Assigned task - Edit the lines that begin at the line containing "შეურაცხყოფას აყენებს იმ მედიცინის სამყაროს" and stop after the line containing "ვუთხრათ მადლობა. აქაც, როგორც ყველა დიდი". Change "პროფესიონალები" to "სპეციალისტები", leave everything else unchanged, and return only those lines.

Data excerpts -
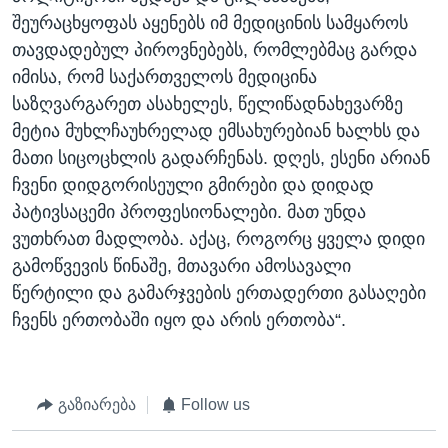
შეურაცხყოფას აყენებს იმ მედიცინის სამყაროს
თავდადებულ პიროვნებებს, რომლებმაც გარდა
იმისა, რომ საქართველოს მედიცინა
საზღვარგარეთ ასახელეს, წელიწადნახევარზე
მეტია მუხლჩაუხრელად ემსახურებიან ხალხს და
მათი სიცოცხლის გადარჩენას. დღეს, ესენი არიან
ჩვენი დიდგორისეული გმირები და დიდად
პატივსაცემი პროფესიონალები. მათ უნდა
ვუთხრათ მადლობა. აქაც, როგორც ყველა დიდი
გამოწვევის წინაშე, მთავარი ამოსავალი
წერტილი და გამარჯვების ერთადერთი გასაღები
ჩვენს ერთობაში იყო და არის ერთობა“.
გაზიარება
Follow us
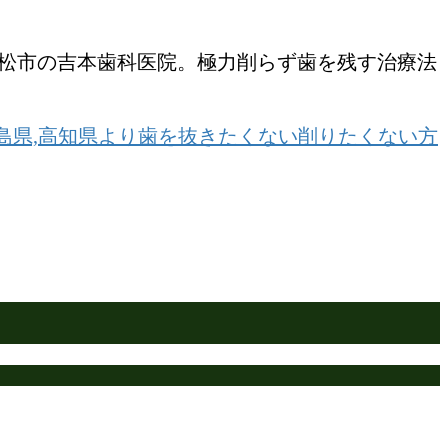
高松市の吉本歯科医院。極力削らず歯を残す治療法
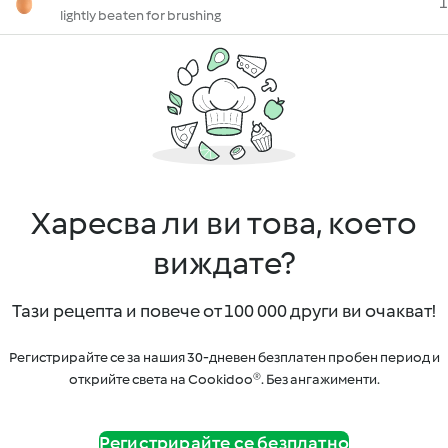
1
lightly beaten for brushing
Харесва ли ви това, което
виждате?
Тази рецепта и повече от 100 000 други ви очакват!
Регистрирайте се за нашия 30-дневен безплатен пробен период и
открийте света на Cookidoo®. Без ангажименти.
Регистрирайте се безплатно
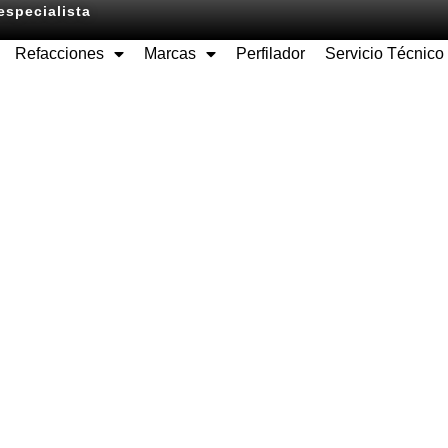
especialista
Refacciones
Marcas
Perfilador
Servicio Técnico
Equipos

---

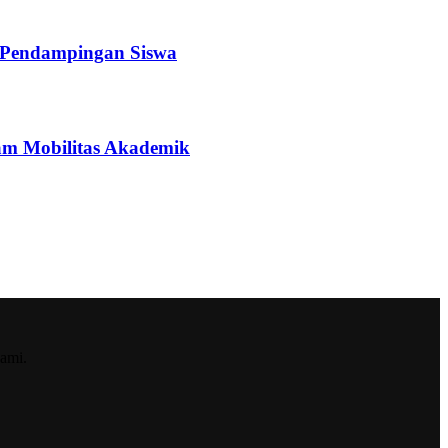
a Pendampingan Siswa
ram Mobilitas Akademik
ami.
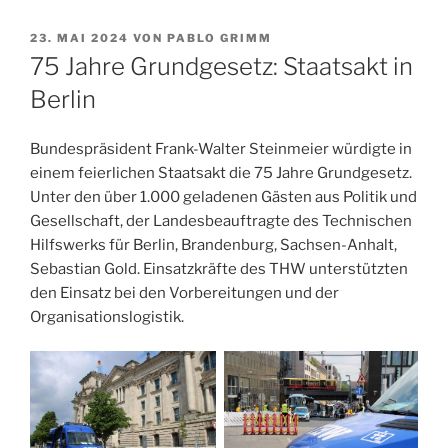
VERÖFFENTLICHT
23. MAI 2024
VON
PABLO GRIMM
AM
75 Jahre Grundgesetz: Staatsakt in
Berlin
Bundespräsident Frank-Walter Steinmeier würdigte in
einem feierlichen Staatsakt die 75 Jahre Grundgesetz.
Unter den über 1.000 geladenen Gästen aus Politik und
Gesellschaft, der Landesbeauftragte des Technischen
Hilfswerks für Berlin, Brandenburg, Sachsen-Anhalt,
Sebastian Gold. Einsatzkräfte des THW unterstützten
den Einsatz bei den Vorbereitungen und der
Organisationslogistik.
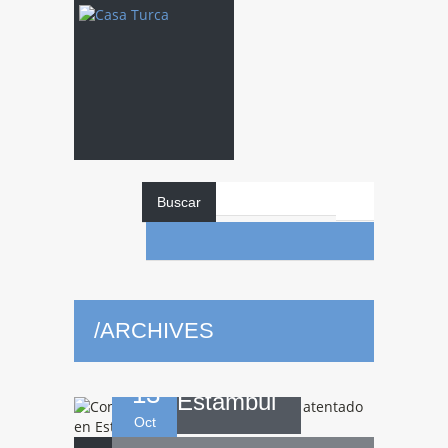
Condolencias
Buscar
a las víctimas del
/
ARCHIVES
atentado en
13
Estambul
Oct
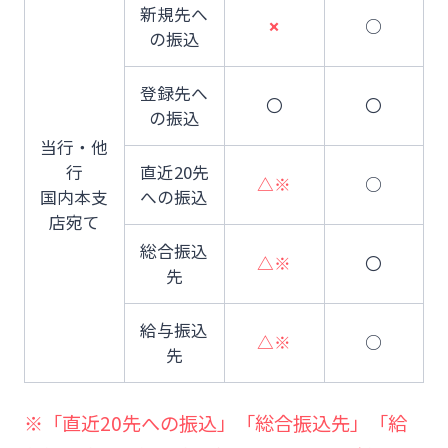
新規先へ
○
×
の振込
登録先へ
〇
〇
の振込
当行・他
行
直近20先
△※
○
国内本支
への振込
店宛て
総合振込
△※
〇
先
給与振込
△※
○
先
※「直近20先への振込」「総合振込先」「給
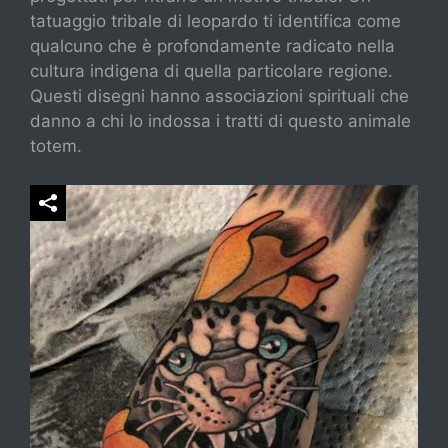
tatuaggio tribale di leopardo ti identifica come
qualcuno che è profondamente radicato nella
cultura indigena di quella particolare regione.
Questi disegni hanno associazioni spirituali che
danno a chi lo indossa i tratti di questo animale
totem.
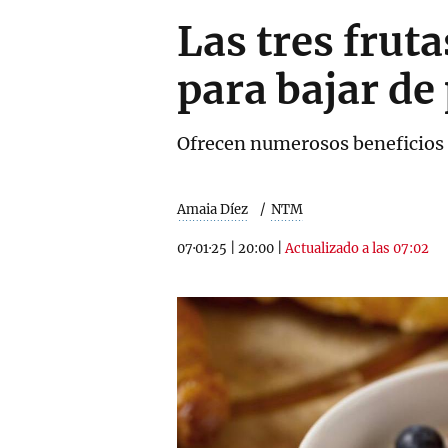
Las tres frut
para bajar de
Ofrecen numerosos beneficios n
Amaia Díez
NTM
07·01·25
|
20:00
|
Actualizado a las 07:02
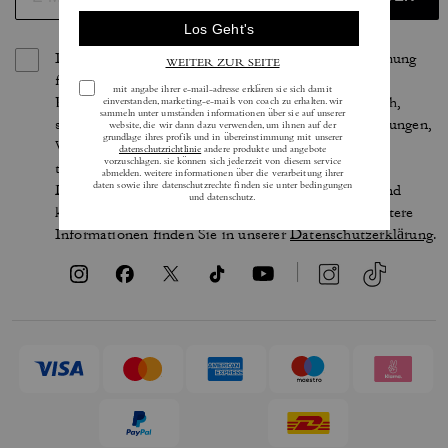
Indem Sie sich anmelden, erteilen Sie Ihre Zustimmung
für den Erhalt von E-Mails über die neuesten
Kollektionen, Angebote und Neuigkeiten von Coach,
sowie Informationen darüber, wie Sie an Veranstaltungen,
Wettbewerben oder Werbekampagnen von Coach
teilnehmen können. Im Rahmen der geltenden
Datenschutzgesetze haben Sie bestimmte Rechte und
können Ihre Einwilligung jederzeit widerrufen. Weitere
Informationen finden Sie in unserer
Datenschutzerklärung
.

Solution -
შეურაცხყოფას აყენებს იმ მედიცინის სამყაროს
თავდადებულ პიროვნებებს, რომლებმაც გარდა
იმისა, რომ საქართველოს მედიცინა
საზღვარგარეთ ასახელეს, წელიწადნახევარზე
მეტია მუხლჩაუხრელად ემსახურებიან ხალხს და
მათი სიცოცხლის გადარჩენას. დღეს, ესენი არიან
ჩვენი დიდგორისეული გმირები და დიდად
პატივსაცემი სპეციალისტები. მათ უნდა
ვუთხრათ მადლობა. აქაც, როგორც ყველა დიდი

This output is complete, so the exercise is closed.